§ **Problem description**:
Retype the entries exactly. Include every line.

§ **Data supplied**:
----------
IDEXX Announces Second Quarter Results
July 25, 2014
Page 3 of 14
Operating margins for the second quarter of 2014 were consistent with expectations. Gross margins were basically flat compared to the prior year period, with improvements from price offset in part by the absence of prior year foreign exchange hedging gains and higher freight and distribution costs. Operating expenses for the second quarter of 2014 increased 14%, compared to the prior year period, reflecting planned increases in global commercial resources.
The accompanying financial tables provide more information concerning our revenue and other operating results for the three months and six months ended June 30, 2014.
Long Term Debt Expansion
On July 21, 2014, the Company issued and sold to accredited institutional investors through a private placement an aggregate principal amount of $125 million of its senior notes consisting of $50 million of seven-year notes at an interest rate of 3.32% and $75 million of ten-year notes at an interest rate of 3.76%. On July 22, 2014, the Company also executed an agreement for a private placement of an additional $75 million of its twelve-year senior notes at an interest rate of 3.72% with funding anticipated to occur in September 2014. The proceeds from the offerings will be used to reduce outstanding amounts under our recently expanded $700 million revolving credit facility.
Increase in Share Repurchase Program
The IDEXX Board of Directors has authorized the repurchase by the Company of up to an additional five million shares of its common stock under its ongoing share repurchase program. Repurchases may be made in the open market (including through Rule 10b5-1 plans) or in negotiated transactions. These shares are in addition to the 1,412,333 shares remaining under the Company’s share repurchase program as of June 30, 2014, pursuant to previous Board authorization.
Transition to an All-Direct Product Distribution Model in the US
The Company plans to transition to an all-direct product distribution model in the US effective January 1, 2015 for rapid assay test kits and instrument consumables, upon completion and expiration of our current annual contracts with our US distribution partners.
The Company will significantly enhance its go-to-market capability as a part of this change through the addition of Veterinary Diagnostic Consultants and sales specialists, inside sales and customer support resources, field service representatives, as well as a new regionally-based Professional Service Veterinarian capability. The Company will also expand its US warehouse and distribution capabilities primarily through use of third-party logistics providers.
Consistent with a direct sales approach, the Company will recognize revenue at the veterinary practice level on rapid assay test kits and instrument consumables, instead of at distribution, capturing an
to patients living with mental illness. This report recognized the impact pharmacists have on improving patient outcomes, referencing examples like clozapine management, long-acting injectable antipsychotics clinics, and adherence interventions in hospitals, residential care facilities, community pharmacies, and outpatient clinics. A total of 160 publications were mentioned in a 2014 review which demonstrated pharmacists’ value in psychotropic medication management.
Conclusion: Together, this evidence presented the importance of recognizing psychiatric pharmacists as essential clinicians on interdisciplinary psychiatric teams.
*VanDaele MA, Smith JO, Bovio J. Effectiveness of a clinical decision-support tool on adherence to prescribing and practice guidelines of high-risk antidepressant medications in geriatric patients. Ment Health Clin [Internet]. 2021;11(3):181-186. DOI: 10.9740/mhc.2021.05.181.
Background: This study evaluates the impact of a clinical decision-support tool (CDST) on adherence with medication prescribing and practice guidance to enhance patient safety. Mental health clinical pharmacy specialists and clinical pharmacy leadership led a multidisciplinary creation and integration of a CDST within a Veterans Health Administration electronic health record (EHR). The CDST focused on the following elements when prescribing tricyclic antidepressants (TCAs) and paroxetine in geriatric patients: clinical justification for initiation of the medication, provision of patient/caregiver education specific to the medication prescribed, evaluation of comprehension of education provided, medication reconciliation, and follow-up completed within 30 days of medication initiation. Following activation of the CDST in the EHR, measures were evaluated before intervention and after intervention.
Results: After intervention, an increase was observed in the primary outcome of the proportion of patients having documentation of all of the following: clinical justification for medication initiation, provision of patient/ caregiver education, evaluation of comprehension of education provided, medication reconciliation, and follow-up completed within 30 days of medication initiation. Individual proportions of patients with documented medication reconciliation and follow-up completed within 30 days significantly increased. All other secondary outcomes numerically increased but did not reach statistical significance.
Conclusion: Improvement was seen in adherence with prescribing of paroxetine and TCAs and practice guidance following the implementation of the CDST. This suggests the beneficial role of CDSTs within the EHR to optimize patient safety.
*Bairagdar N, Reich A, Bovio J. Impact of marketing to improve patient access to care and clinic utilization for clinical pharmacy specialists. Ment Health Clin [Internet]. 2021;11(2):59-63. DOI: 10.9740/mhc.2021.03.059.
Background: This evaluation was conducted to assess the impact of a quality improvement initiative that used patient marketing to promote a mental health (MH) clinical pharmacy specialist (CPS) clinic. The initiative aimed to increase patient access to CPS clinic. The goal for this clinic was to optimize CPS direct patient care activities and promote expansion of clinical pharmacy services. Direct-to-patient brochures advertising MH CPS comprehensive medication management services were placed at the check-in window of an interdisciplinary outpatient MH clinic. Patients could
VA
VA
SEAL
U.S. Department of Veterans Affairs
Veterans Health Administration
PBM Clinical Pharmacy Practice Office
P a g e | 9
----------
§ **Written solution**:
IDEXX Announces Second Quarter Results
July 25, 2014
Page 3 of 14
Operating margins for the second quarter of 2014 were consistent with expectations. Gross margins were basically flat compared to the prior year period, with improvements from price offset in part by the absence of prior year foreign exchange hedging gains and higher freight and distribution costs. Operating expenses for the second quarter of 2014 increased 14%, compared to the prior year period, reflecting planned increases in global commercial resources.
The accompanying financial tables provide more information concerning our revenue and other operating results for the three months and six months ended June 30, 2014.
Long Term Debt Expansion
On July 21, 2014, the Company issued and sold to accredited institutional investors through a private placement an aggregate principal amount of $125 million of its senior notes consisting of $50 million of seven-year notes at an interest rate of 3.32% and $75 million of ten-year notes at an interest rate of 3.76%. On July 22, 2014, the Company also executed an agreement for a private placement of an additional $75 million of its twelve-year senior notes at an interest rate of 3.72% with funding anticipated to occur in September 2014. The proceeds from the offerings will be used to reduce outstanding amounts under our recently expanded $700 million revolving credit facility.
Increase in Share Repurchase Program
The IDEXX Board of Directors has authorized the repurchase by the Company of up to an additional five million shares of its common stock under its ongoing share repurchase program. Repurchases may be made in the open market (including through Rule 10b5-1 plans) or in negotiated transactions. These shares are in addition to the 1,412,333 shares remaining under the Company’s share repurchase program as of June 30, 2014, pursuant to previous Board authorization.
Transition to an All-Direct Product Distribution Model in the US
The Company plans to transition to an all-direct product distribution model in the US effective January 1, 2015 for rapid assay test kits and instrument consumables, upon completion and expiration of our current annual contracts with our US distribution partners.
The Company will significantly enhance its go-to-market capability as a part of this change through the addition of Veterinary Diagnostic Consultants and sales specialists, inside sales and customer support resources, field service representatives, as well as a new regionally-based Professional Service Veterinarian capability. The Company will also expand its US warehouse and distribution capabilities primarily through use of third-party logistics providers.
Consistent with a direct sales approach, the Company will recognize revenue at the veterinary practice level on rapid assay test kits and instrument consumables, instead of at distribution, capturing an
to patients living with mental illness. This report recognized the impact pharmacists have on improving patient outcomes, referencing examples like clozapine management, long-acting injectable antipsychotics clinics, and adherence interventions in hospitals, residential care facilities, community pharmacies, and outpatient clinics. A total of 160 publications were mentioned in a 2014 review which demonstrated pharmacists’ value in psychotropic medication management.
Conclusion: Together, this evidence presented the importance of recognizing psychiatric pharmacists as essential clinicians on interdisciplinary psychiatric teams.
*VanDaele MA, Smith JO, Bovio J. Effectiveness of a clinical decision-support tool on adherence to prescribing and practice guidelines of high-risk antidepressant medications in geriatric patients. Ment Health Clin [Internet]. 2021;11(3):181-186. DOI: 10.9740/mhc.2021.05.181.
Background: This study evaluates the impact of a clinical decision-support tool (CDST) on adherence with medication prescribing and practice guidance to enhance patient safety. Mental health clinical pharmacy specialists and clinical pharmacy leadership led a multidisciplinary creation and integration of a CDST within a Veterans Health Administration electronic health record (EHR). The CDST focused on the following elements when prescribing tricyclic antidepressants (TCAs) and paroxetine in geriatric patients: clinical justification for initiation of the medication, provision of patient/caregiver education specific to the medication prescribed, evaluation of comprehension of education provided, medication reconciliation, and follow-up completed within 30 days of medication initiation. Following activation of the CDST in the EHR, measures were evaluated before intervention and after intervention.
Results: After intervention, an increase was observed in the primary outcome of the proportion of patients having documentation of all of the following: clinical justification for medication initiation, provision of patient/ caregiver education, evaluation of comprehension of education provided, medication reconciliation, and follow-up completed within 30 days of medication initiation. Individual proportions of patients with documented medication reconciliation and follow-up completed within 30 days significantly increased. All other secondary outcomes numerically increased but did not reach statistical significance.
Conclusion: Improvement was seen in adherence with prescribing of paroxetine and TCAs and practice guidance following the implementation of the CDST. This suggests the beneficial role of CDSTs within the EHR to optimize patient safety.
*Bairagdar N, Reich A, Bovio J. Impact of marketing to improve patient access to care and clinic utilization for clinical pharmacy specialists. Ment Health Clin [Internet]. 2021;11(2):59-63. DOI: 10.9740/mhc.2021.03.059.
Background: This evaluation was conducted to assess the impact of a quality improvement initiative that used patient marketing to promote a mental health (MH) clinical pharmacy specialist (CPS) clinic. The initiative aimed to increase patient access to CPS clinic. The goal for this clinic was to optimize CPS direct patient care activities and promote expansion of clinical pharmacy services. Direct-to-patient brochures advertising MH CPS comprehensive medication management services were placed at the check-in window of an interdisciplinary outpatient MH clinic. Patients could
VA
VA
SEAL
U.S. Department of Veterans Affairs
Veterans Health Administration
PBM Clinical Pharmacy Practice Office
P a g e | 9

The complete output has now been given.